El símbolo de esta carta es una enorme rueda que representa el tiempo, el destino, el karma. Las galaxias giran alrededor de este círculo que se mueve constantemente y en cuya parte externa aparecen los doce signos del zodíaco. Dentro de la propia circunferencia figuran los ocho trigramas del I Ching, y aún mas cerca del centro se encuentran las cuatros direcciones, cada una iluminada por energía del relampago. El triángulo giratorio está en este momento apuntando hacia arriba, hacia lo Divino, y el símbolo chino del yin-yang, femenino-masculino, receptivo y creativo, reposa en el centro del círculo.

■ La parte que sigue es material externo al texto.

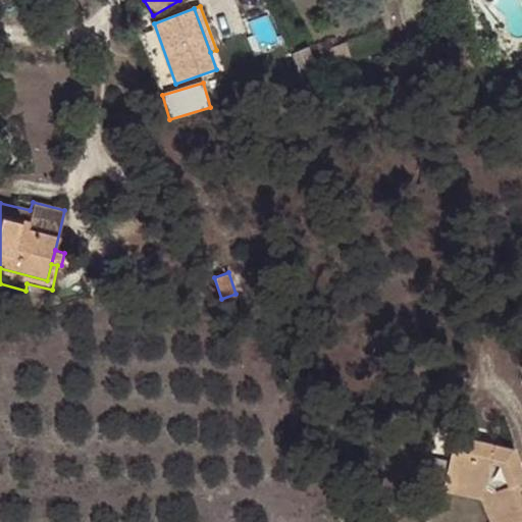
[(521,473),(513,448),(453,436),(445,481),(488,490),(500,521),(519,521),(521,521),(521,473)]
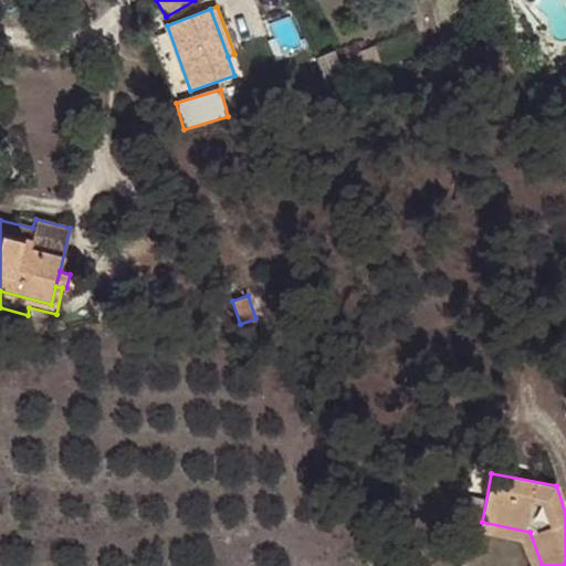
[(542,565),(530,532),(482,522),(480,534),(521,541),(530,565),(542,565)]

A menudo se ha dicho que lo único que no cambia en el mundo es el cambio mismo. La vida cambia constantemente , evoluciona muere y vuelve a nacer. Todos los opuestos representan su papel en este vasto modelo circular; si te aferras al exterior de la rueda ¡puedes marearte! Desplázate hacia el centro del ciclón y relájate, sabiendo que "esto tambien pasara."
La vida se repite a sí misma fútilmente. A menos que te vuelvas atento seguirá repitiendose como una rueda. Por eso los budistas la llaman la rueda del tiempo. Se mueve como una rueda: al nacimiento le sigue la muerte, a la muerte le sigue el nacimiento. Al amor le sigue el odio, al odio le sigue el amor, al éxito le sigue el fracaso, al fracaso le sigue el éxito, ¡solo observa!.
Si puedes observarlo solamente durante unos pocos días, verás surgir un patrón, el patrón de la rueda. Un día en una hermosa mañana, te sientes tan felíz y tan bien y al siguiente te sientes tan apagado, tan muerto, que empiezas a pensar en el suicidio. Aquel día estabas tan lleno de vida, tan dichoso, que sentias agradecimiento hacia Dios desde un profundo estado de gratitud pero despues surgieron muchas quejas y no veias la razón de seguir viviendo.., y esto continua una y otra vez, pero no ves el patrón.
Una vez lo veas, podras salir de él.